Pero viene la pregunta interesante ¿cómo nos damos cuenta que tenemos mala suerte?, en un caso excepcional de viveza y agilidad mental, uno se da cuenta de que tiene mala suerte cuando de pronto, así, sin más ni más, uno se siente de la patada, incluso cuando vemos nuestra imagen reflejada en el espejo y, aunque le echemos ganas a vernos bien, nada, salimos mal, deplorables, en un estado que ni caso tiene mencionar de tan dramático.
Es patético pero suele pasar. Entonces uno tiene que recurrir a todos estos brujos para que de inmediato hagan una limpia urgente. Las personas que creen en esto después de visitar a sus brujos salen con la cara regocijante y eso sí, con varios de cientos de pesos menos, pero con la firme idea de que en adelante les irá mejor.
Ahora que también existe los que están en medio. Que creen pero que no creen. A este grupo también se le llama o conoce como DE LOS CURIOSOS, que sólo van para ver qué onda, pero jamás están al cien por ciento convencidos de que les va a servir de algo, o no les va a servir de nada. Este grupo es el más peligroso, si peligro es la palabra ad hoc para definirlos.

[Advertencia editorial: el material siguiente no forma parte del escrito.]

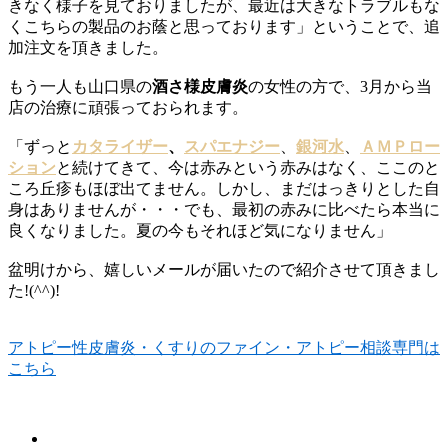
きなく様子を見ておりましたが、最近は大きなトラブルもな
くこちらの製品のお蔭と思っております」ということで、追
加注文を頂きました。
もう一人も山口県の
酒さ様皮膚炎
の女性の方で、3月から当
店の治療に頑張っておられます。
「ずっと
カタライザー
、
スパエナジー
、
銀河水
、
ＡＭＰロー
ション
と続けてきて、今は赤みという赤みはなく、ここのと
ころ丘疹もほぼ出てません。しかし、まだはっきりとした自
身はありませんが・・・でも、最初の赤みに比べたら本当に
良くなりました。夏の今もそれほど気になりません」
盆明けから、嬉しいメールが届いたので紹介させて頂きまし
た!(^^)!
アトピー性皮膚炎・くすりのファイン・アトピー相談専門は
こちら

Yo estoy precisamente en ese grupo. Que tenga mala suerte es cierto, pero de ahí a que alguien me pase un huevo, una yerba o me escupa en la cara para que se me quite, eso ya es otra cosa. O gastar dinero en ello, es una de las inversiones que no le veo mucho caso para la cura (si cura es la palabra precisa para designar) a la mala suerte.
Mala suerte por ejemplo es que se te pegue un chicle en el zapato o en el pantalón. O que caminando pises mierda de perro y no te des cuenta hasta que el olor lo delata. Y eso hasta la fecha no me ha pasado. Pero tengo mala suerte. ¿En qué?, nunca me gano nada en las rifas. Que me quiero sacar una casa, nada. Que me quiero sacar un carro, resulta que se lo gana el más pendejo o pendeja de la oficina. Pero bueno, bienaventurados los pendejos que de ellos será el reino del señor. Por eso Dios (si existe) no le dio alas a los alacranes.
Hay algunos que lo llaman así, pendejez, otros que le ponen mala suerte. Cuando mejoró mi suerte, fue cuando decidí por primera vez… después de muchos años… levantarme con el pie derecho… tan fácil que hubiera sido esto desde un principio, carajo.